We next consider whether the actual composition of the disciplinary teams complied with Rule 10B-12.08(1). Appellant contends that he was not afforded a "neutral and detached" hearing body in two instances. In reference to exhibit 1, appellant alleges that Mr. Wilcox was a member of the disciplinary committee even though he had witnessed the offense charged and had a preconceived notion of appellant's guilt. We have reviewed the testimony of Mr. Wilcox at the habeas corpus hearing and agree with appellant. Mr. Wilcox, having witnessed the offense charged and having a preconceived notion of appellant's guilt, should have been disqualified in this instance as a member of the disciplinary team.
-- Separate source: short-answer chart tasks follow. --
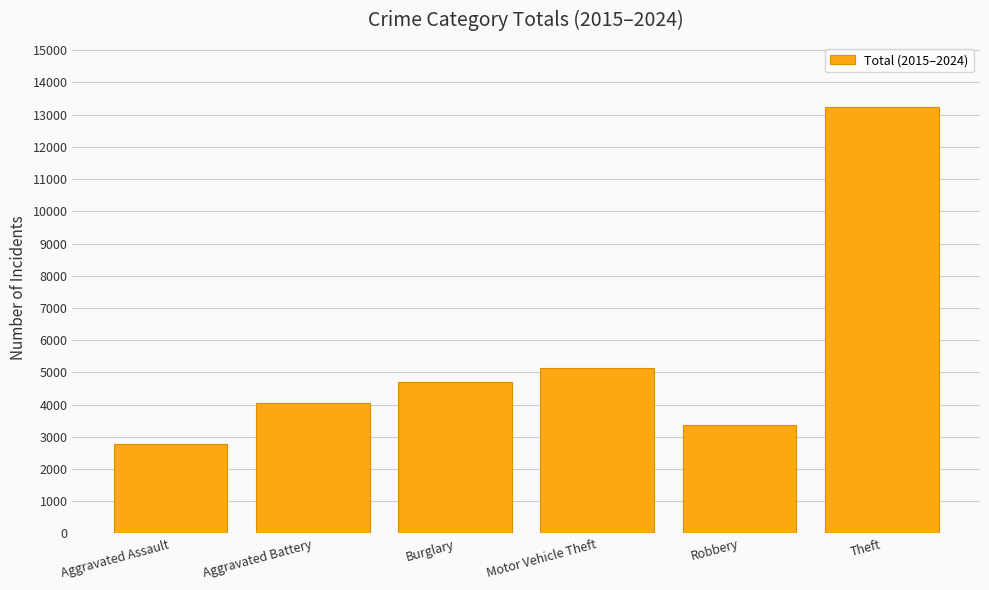

Is it true that the value at Robbery is 3361?

True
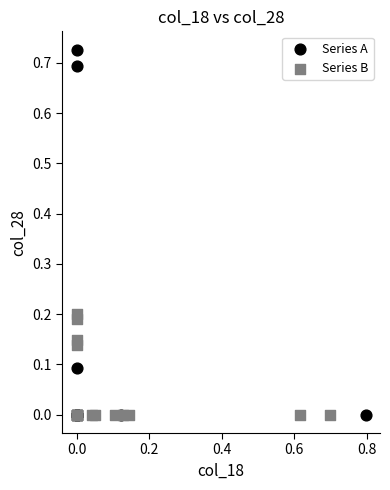

Which series has the largest Y range (max minus min)?

Series A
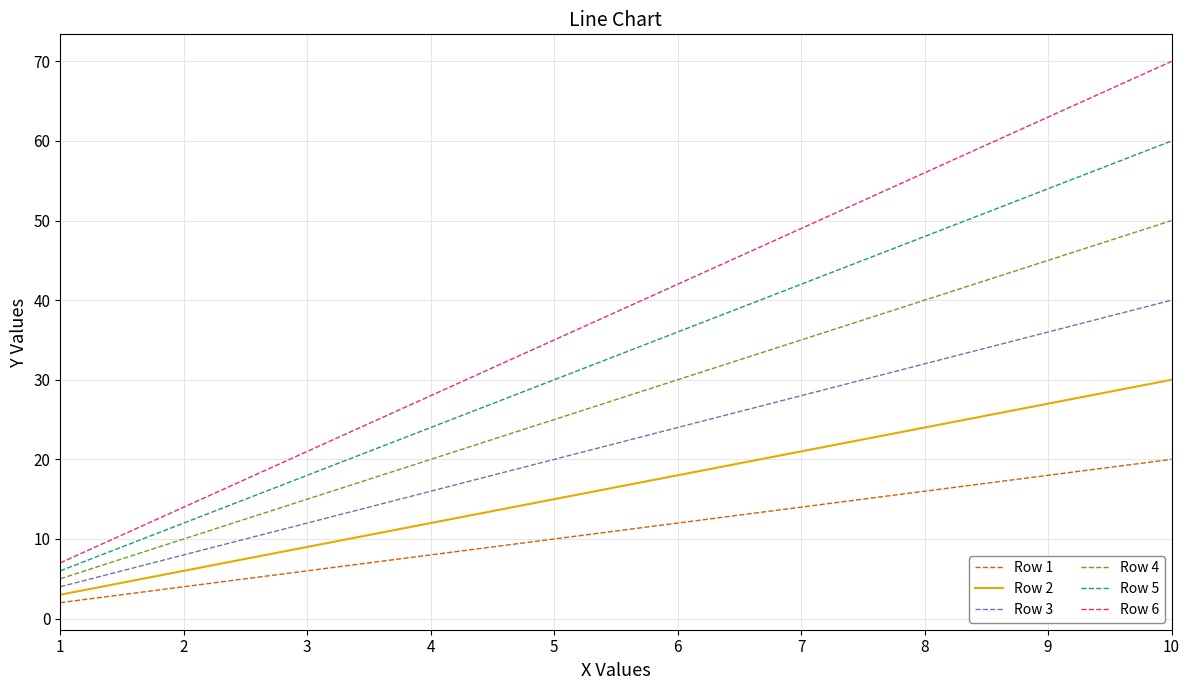

Between 3 and 5, which series saw the biggest shift?

Row 6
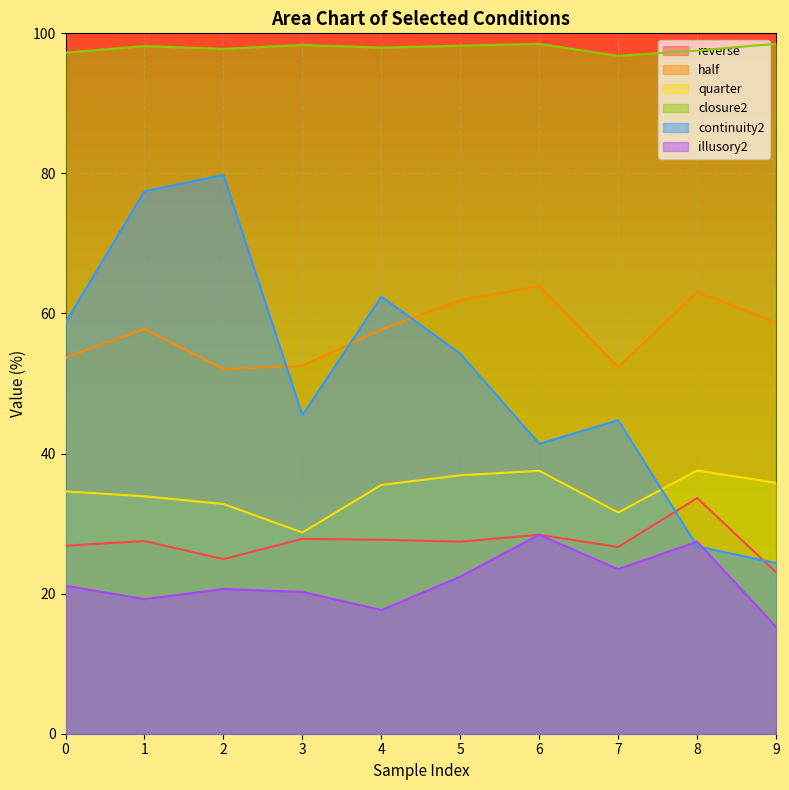

True or false: closure2 and illusory2 intersect in this chart.

False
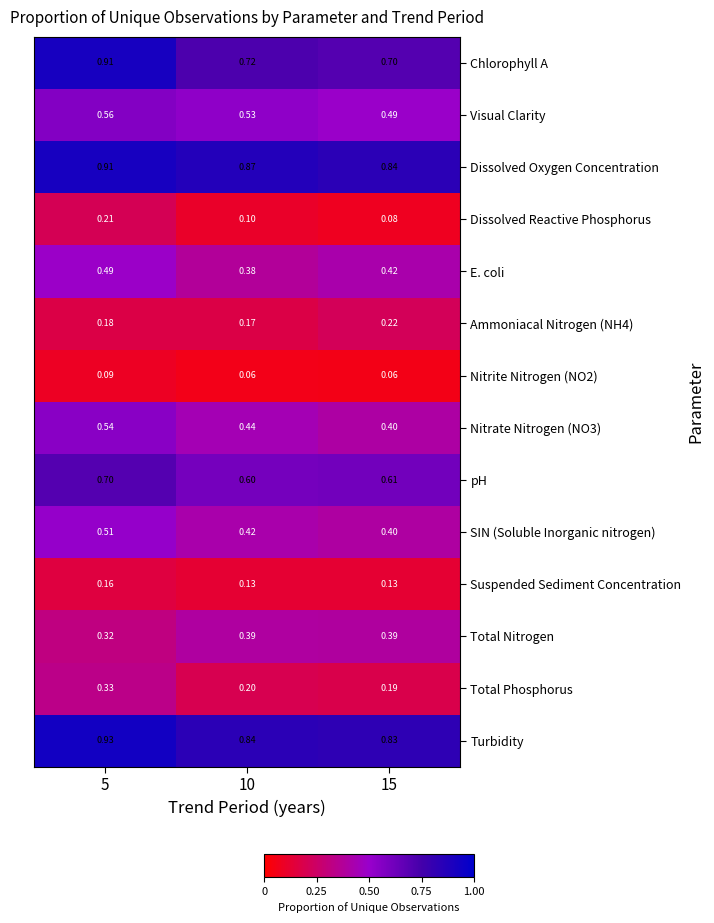

Which series has the largest range (max minus min)?

Chlorophyll A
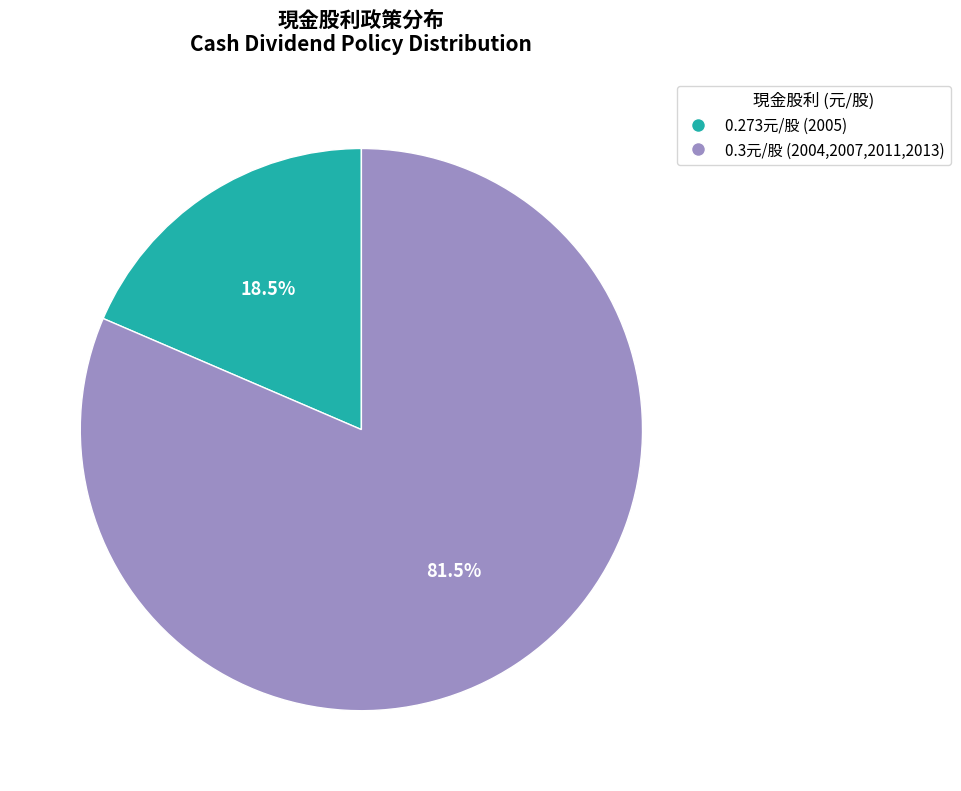

Is there any slice that represents more than half of the pie?

Yes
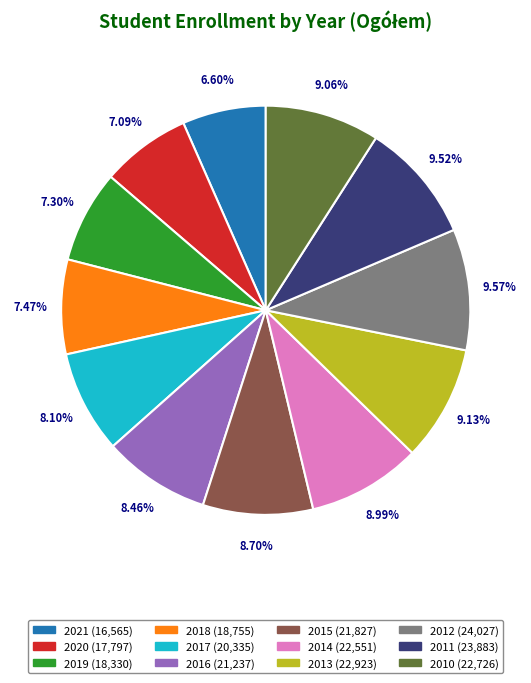

To the nearest percent, what portion does 2015 represent?

9%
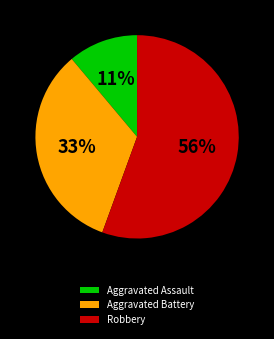

Approximately how many times larger is the value at Robbery compared to Aggravated Battery?

1.7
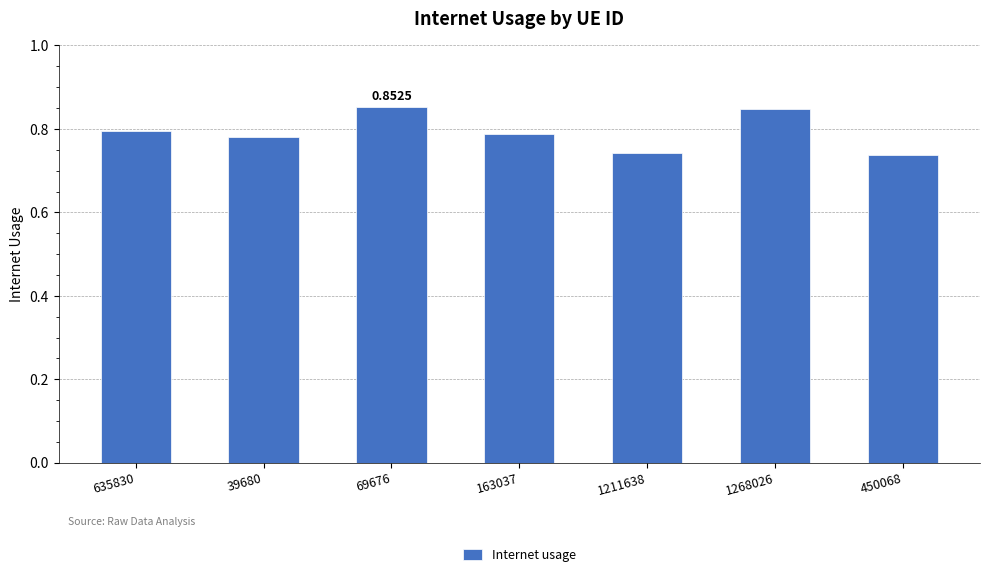

Between 163037 and 450068, which is larger?

163037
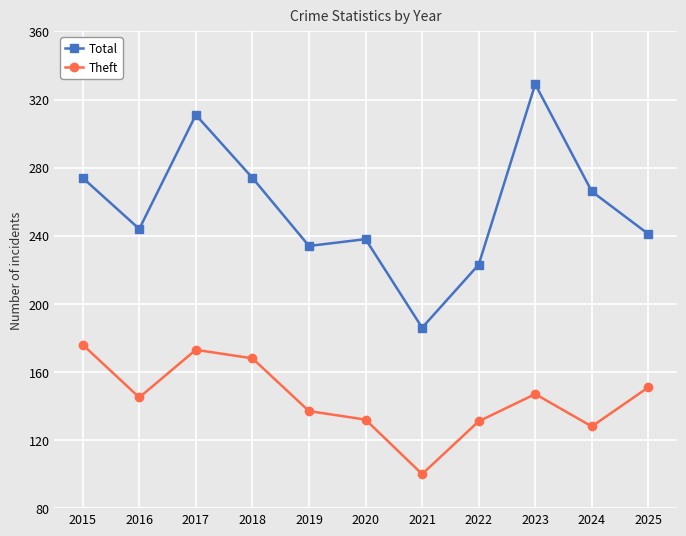

The value of Theft at 2018 is 294. True or false?

False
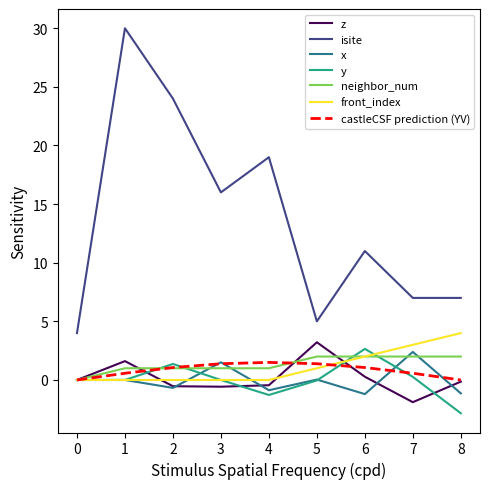

Count the number of data series in this chart.

7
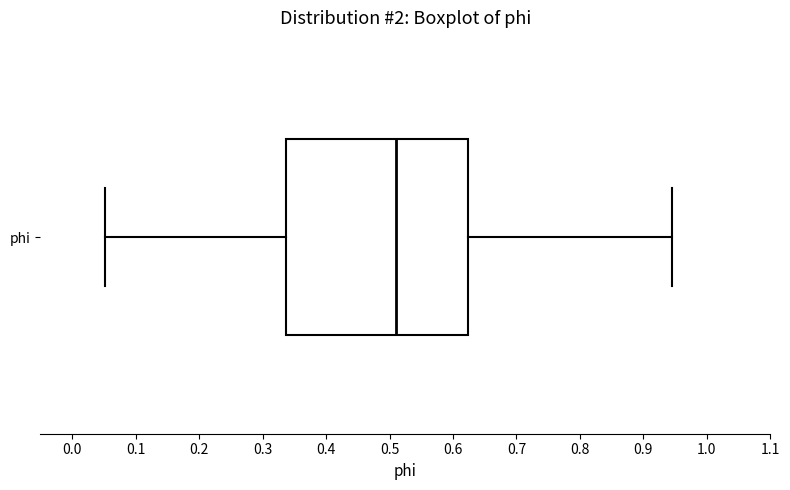

Transcribe this box plot: give where the median line is, the range the box spans, and where the two whiskers end, as read against the x-axis. The values are not printed on the chart, so give them approximately, as read against the axis.

median 0.51, box 0.34 to 0.62, whiskers 0.05 to 0.94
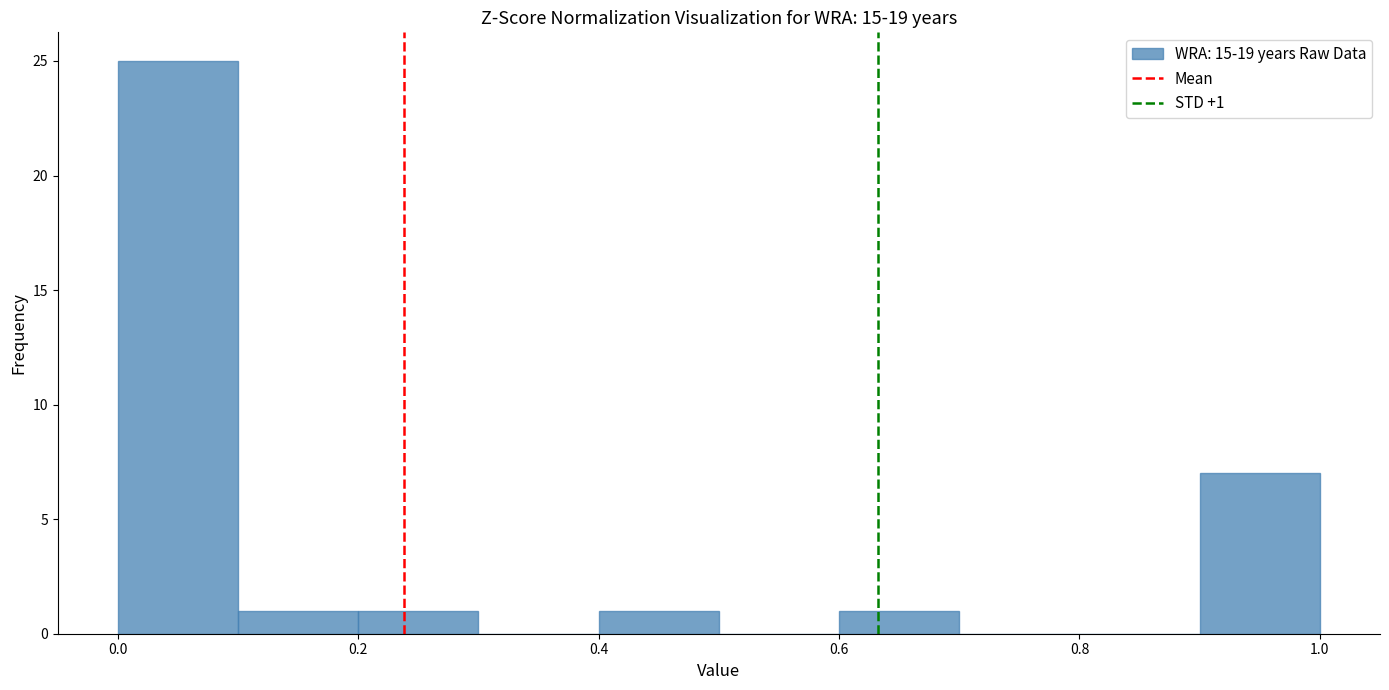

Over which range of the x-axis is the bar tallest?

0.0 to 0.1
Appellant also alleges, as to exhibit 4, that Mr. Pearson was chairman of the disciplinary committee even though he had previously been made aware of personal threats directed at him by appellant. From our review of the record we find no showing that Mr. Pearson's knowledge of appellant's threat deprived appellant of a "neutral and detached" hearing body. The alleged threat had nothing to do with the pending charge. In some instances personal animosity and feeling between a prisoner and a particular prison official may require that the official involved be disqualified from serving on a disciplinary committee involving that prisoner. But to say that a prison official is disqualified in every instance where a threat has been made against him by a prisoner would place in the hands of the prisoner population a method by which they could disqualify all prospective members of disciplinary committees. In the absence of a showing that Mr. Pearson was in fact prejudiced by the alleged threat we hold that he was not disqualified.

II

STATEMENT OF EVIDENCE RELIED ON AND REASONS FOR THE DISCIPLINARY ACTION

The United States Supreme Court in Wolf, supra, 418 U.S. at 565, 94 S.Ct. at 2979, specifically held that there must be a "written statement by the factfinders as to the evidence relied on and reasons for the disciplinary action." This exact language has been incorporated into Chapter 10B-12(13)(h), Florida Administrative Code, which provides in part that "upon conclusion of the hearing, the Disciplinary Team will write a statement as to the evidence relied on and reasons for the disciplinary actions." This portion of the regulations obviously complies with the mandate of Wolff, supra.

Testing this case against the unambiguous requirement of Wolff, supra, and Chapter 10B-12(13)(h), supra, we find that disciplinary reports, marked as exhibits 1, 2, 3 and 4, are defective in that they contain no statements as to the evidence relied on by the disciplinary teams. The disciplinary report marked as exhibit number 5 is sufficient.

*1131 III

DISCIPLINARY ACTION NOT BASED ON EVIDENCE ADDUCED AT THE HEARING

The charging officers did not testify at the hearings on the disciplinary reports marked as Exhibits 1, 2, 3 and 4.